▶ _Trecho_
==*==

Mas essa subversão não era assim tão profunda. Afinal, Cazuza era filho único, assumidamente mimado e muito ligado à família tradicinal da zona do Rio. E amava os pais. Tanto que, como poucos músicos no mundo, ele sempre foi flagrado ao lado da mãe, Lucinha Araújo, em fotos de bastidores e no ambiente doméstico. Um roqueiro que conseguia caminhar pelos extremos da boemia e da vida familiar.
E esse equilíbrio ele tentava levar para as letras de protesto que escreveu. Embora Cazuza desse preferência para cantar seu estilo de vida boêmio e as dores de amor, ele se arriscou em letras políticas e nunca tentou fugir de perguntas sobre o tema. E diferentemente do que se podia esperar de um filho da elite, Cazuza optava por criticar o poder, o capitalismo e se declarar abertamente socialista.
Quando Leonel Brizola foi eleito governador do Rio de Janeiro, em 1983, ele vibrou com a vitória sobre Moreira Franco, o candidato da situação naquele momento. Em entrevista ao Jornal do Brasil, comentou o fato, com empolgação.
— Acho uma experiência fantástica, totalmente rock’n’roll. Brizola dá uma segurança pra gente, tem uma filha que é mais louca do que todo mundo [a cantora Neuzinha Brizola], que está aqui, ele é um cara socialista, um cara [Fraçois] Mitterrand [político francês], me sinto muito feliz de viver nessa cidade que elegeu o PDT, que foi execrado no Brasil inteiro. Aqui vai nascer uma coisa nova que é rock’n’roll, uma coisa alternativa. O PDT é igual aquele sanduíche que vende na praia, alternativo.
Mas ao mesmo tempo que sobravam elogios a um candidato de esquerda, ele reconhecia que a Ditadura trouxe alguns benefícios ao País, como nessa declaração à Veja, em 1989.
— O governo militar modernizou o País, puseram o Brasil no século 20, embora à custa do sacrifício do povo.
Em entrevista ao Jornal da Tarde, cinco anos depois, Cazuza deixavou claro que seu posicionamento era completamente passional. O músico reconheceu, então, que não entendia profundamente do assunto, mas tinha ideais que formou em papos de bar nas madrugadas do Rio. E também influenciado pelo que ele considerava errado dentro do recorte em que cresceu. Mal comparando, ele era um indignado de rede social, antes das redes sociais e antes das fake news.

==*==

▶ _Dados fornecidos_
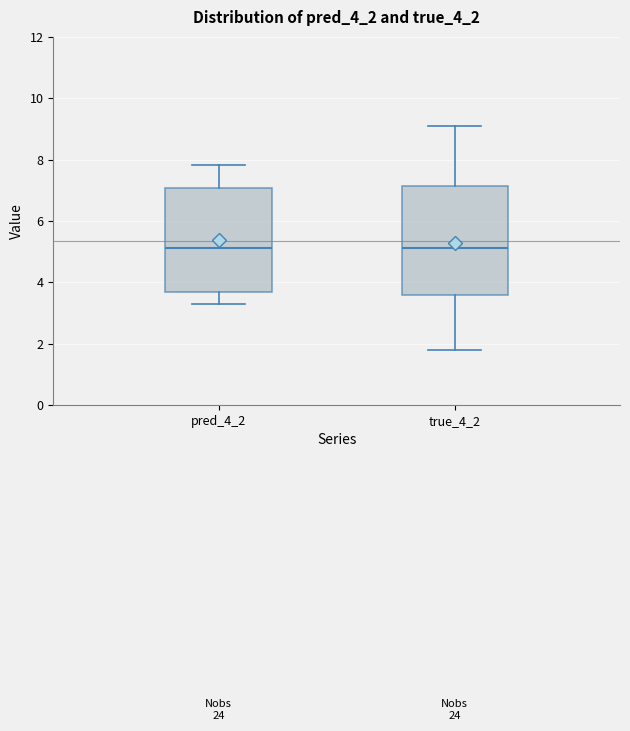

Where does the upper whisker of the box for pred_4_2 end on the y-axis? The values are not printed on the chart, so give them approximately, as read against the axis.

7.8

==*==

▶ _Tarefa a realizar_
Diga se cada afirmação concorda com o trecho sobre Cazuza, respondendo sim ou não e citando literalmente as palavras do trecho que decidem: (a) Cazuza era filho único. (b) Cazuza se declarava abertamente capitalista. (c) Leonel Brizola foi eleito governador do Rio de Janeiro em 1983.

▶ _Resultado do exercício_
(a) Sim: “Cazuza era filho único”.
(b) Não: “Cazuza optava por criticar o poder, o capitalismo e se declarar abertamente socialista”.
(c) Sim: “Quando Leonel Brizola foi eleito governador do Rio de Janeiro, em 1983”.